• TEXTE À LIRE:
Source : Guide juridique – Les ressources naturelles, les collectivités, leurs territoires, PACT Mali, en collaboration avec des partenaires. (3)

ACCAPAREMENT DES TERRES

Au Mali, les terres sont bradées par l’Etat : elles figurent sur les cartes géographiques spécialement destinées aux investisseurs et établies à partir de données satellitaires. Or ces espaces arables sont occupés par des familles de paysan-ne-s depuis des générations, qui les ont préservés à travers une gestion collective, empreinte de sagesse et des pratiques agricoles respectueuses de l’environnement et des territoires.

Le postulat étatique d’appartenance (du terrain) a facilité les accaparements de terres qui se sont multipliés ces dernières années. L’Etat déguerpit sans respecter aucune disposition réglementaire, et encore moins les conventions internationales ni aucun droits humains. Que ce soit en zone urbaine, péri-urbaine ou rurale, les habitant-e-s se retrouvent spolié-e-s de leurs terres et de leurs logements au nom de l’urbanisation, des réaménagements de quartiers, des projets agro-industriels, et ce le plus souvent manu militari.

• ENREGISTREMENTS FOURNIS:
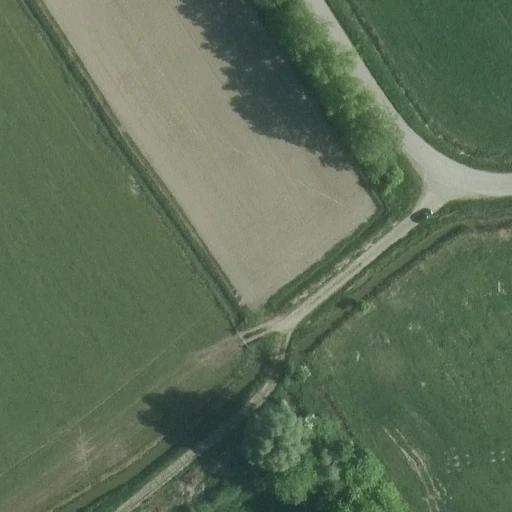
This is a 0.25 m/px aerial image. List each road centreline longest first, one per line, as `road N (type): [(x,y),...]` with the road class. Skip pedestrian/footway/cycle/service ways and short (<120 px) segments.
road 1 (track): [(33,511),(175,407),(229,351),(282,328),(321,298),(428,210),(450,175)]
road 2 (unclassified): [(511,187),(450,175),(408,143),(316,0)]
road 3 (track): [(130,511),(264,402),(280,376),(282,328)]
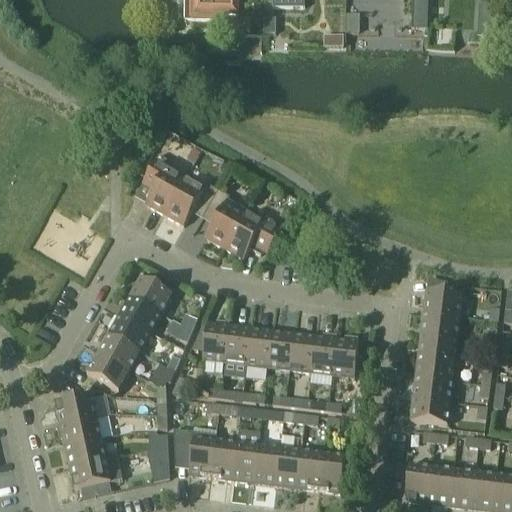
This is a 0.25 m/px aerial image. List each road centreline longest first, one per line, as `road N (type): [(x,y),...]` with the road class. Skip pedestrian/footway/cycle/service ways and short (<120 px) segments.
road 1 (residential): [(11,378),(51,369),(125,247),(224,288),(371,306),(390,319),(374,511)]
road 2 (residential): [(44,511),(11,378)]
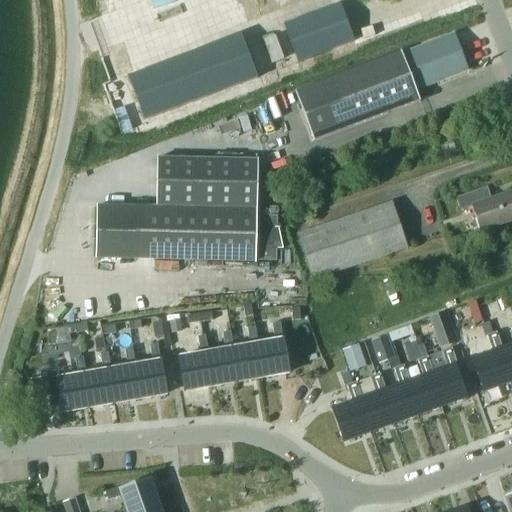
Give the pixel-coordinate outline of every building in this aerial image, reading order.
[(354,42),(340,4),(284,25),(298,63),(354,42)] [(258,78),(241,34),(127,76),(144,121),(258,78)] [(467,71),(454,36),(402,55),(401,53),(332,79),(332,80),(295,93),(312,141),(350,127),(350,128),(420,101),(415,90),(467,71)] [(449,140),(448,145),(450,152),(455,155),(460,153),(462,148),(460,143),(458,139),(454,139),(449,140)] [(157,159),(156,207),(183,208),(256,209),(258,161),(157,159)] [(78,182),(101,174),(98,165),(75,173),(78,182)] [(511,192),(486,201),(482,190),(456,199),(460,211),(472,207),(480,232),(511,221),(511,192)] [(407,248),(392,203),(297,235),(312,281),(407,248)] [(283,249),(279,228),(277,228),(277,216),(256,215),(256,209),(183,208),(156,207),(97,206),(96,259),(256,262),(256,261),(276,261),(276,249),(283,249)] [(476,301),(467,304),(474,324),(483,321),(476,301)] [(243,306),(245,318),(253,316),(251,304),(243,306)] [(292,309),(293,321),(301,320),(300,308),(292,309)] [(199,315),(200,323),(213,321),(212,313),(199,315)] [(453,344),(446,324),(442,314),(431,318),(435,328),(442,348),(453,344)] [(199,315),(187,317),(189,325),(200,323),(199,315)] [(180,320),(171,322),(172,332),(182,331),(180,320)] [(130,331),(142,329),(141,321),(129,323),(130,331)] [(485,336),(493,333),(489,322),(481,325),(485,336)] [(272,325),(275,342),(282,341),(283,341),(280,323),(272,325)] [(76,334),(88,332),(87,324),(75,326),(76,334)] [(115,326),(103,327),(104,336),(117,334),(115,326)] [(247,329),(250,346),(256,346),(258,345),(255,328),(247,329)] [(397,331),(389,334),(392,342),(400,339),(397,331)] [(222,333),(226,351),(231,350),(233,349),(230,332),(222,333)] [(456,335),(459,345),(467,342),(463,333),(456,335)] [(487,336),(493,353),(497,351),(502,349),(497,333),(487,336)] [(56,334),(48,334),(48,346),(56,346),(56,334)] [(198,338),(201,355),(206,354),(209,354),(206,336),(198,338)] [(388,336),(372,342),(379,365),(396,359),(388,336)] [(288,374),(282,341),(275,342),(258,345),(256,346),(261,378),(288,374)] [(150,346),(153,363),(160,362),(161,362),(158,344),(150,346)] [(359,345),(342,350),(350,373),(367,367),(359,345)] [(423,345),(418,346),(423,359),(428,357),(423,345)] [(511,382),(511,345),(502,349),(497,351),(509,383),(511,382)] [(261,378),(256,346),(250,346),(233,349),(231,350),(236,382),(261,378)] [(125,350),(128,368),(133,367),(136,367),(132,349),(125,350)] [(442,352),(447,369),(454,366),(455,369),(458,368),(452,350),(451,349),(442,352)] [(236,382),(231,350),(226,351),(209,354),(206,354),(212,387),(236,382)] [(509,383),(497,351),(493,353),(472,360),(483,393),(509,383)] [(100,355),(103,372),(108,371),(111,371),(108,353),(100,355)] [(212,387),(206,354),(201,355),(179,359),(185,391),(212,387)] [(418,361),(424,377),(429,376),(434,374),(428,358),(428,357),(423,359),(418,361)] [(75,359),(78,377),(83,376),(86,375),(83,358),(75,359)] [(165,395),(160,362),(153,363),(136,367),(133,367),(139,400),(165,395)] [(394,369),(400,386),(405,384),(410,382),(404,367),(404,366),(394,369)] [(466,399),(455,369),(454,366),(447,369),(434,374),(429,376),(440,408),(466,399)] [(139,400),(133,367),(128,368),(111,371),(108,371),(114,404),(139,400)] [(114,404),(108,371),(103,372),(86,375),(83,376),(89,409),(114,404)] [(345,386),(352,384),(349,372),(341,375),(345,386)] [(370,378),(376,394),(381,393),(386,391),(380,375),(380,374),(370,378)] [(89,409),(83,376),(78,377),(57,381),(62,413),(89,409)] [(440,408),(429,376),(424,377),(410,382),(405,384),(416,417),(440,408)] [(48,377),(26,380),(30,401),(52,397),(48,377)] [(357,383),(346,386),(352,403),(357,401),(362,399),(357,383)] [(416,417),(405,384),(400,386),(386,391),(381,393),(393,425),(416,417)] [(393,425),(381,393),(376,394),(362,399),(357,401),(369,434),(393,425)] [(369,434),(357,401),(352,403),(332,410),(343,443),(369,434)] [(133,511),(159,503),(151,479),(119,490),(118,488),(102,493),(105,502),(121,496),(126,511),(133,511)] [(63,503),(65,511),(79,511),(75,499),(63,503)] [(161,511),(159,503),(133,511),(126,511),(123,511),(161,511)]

==

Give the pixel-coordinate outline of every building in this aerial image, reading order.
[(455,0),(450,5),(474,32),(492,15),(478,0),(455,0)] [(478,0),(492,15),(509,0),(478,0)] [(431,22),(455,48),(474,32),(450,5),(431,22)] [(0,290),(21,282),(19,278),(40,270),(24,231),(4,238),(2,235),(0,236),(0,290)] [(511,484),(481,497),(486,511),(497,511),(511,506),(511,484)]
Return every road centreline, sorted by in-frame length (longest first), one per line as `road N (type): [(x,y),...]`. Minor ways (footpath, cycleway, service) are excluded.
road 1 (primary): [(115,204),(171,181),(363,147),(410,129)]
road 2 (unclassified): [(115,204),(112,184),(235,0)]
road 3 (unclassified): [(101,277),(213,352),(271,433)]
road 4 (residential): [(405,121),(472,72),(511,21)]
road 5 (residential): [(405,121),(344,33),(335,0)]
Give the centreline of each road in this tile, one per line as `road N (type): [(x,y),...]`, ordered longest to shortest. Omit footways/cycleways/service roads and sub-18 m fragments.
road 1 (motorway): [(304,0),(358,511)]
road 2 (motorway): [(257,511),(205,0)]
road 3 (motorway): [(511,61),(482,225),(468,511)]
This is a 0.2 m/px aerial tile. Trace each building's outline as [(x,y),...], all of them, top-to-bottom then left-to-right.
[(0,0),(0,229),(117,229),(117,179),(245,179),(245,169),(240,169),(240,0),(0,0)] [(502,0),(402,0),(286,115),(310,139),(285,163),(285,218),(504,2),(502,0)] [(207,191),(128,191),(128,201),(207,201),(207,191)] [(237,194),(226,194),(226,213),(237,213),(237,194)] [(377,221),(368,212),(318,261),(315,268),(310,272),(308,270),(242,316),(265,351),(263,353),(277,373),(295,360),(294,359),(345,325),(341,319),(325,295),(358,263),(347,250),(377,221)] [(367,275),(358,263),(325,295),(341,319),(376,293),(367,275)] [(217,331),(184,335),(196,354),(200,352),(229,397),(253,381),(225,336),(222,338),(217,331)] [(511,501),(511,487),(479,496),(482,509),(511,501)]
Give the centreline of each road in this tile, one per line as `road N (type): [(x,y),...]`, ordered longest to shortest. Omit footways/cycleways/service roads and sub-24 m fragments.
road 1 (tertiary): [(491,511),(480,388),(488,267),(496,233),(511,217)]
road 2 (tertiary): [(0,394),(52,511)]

• CONSIGNES:
1 – Dans le texte sur l'accaparement des terres au Mali, relevez tous les motifs au nom desquels les habitants sont dépossédés de leurs terres et de leurs logements.
2 – Poursuivez le texte sur l'accaparement des terres au Mali après sa dernière phrase.
Les enregistrements ne sont pas utiles pour répondre.

• RÉPONSES ATTENDUES:
1 – l'urbanisation, les réaménagements de quartiers, les projets agro-industriels

2 –
En effet la corruption, les relations des élites avec les administrations et la justice et le recours aux forces de l’ordre sont les trois outils utilisés par l’État et les investisseurs au détriment des habitant-e-s. Ces dix dernières années, des titres fonciers sont apparus comme par magie parfois trois fois sur la même parcelle. L’impunité de ces actes et la désorganisation de l’État qui lui-même ne fait pas respecter le droit, amène à des situations catastrophiques sur le terrain. Les politiques publiques qui devraient régir et protéger le peuple malien ont été détournées au profit de politiques privées qui ne songent qu’à leur intérêt personnel.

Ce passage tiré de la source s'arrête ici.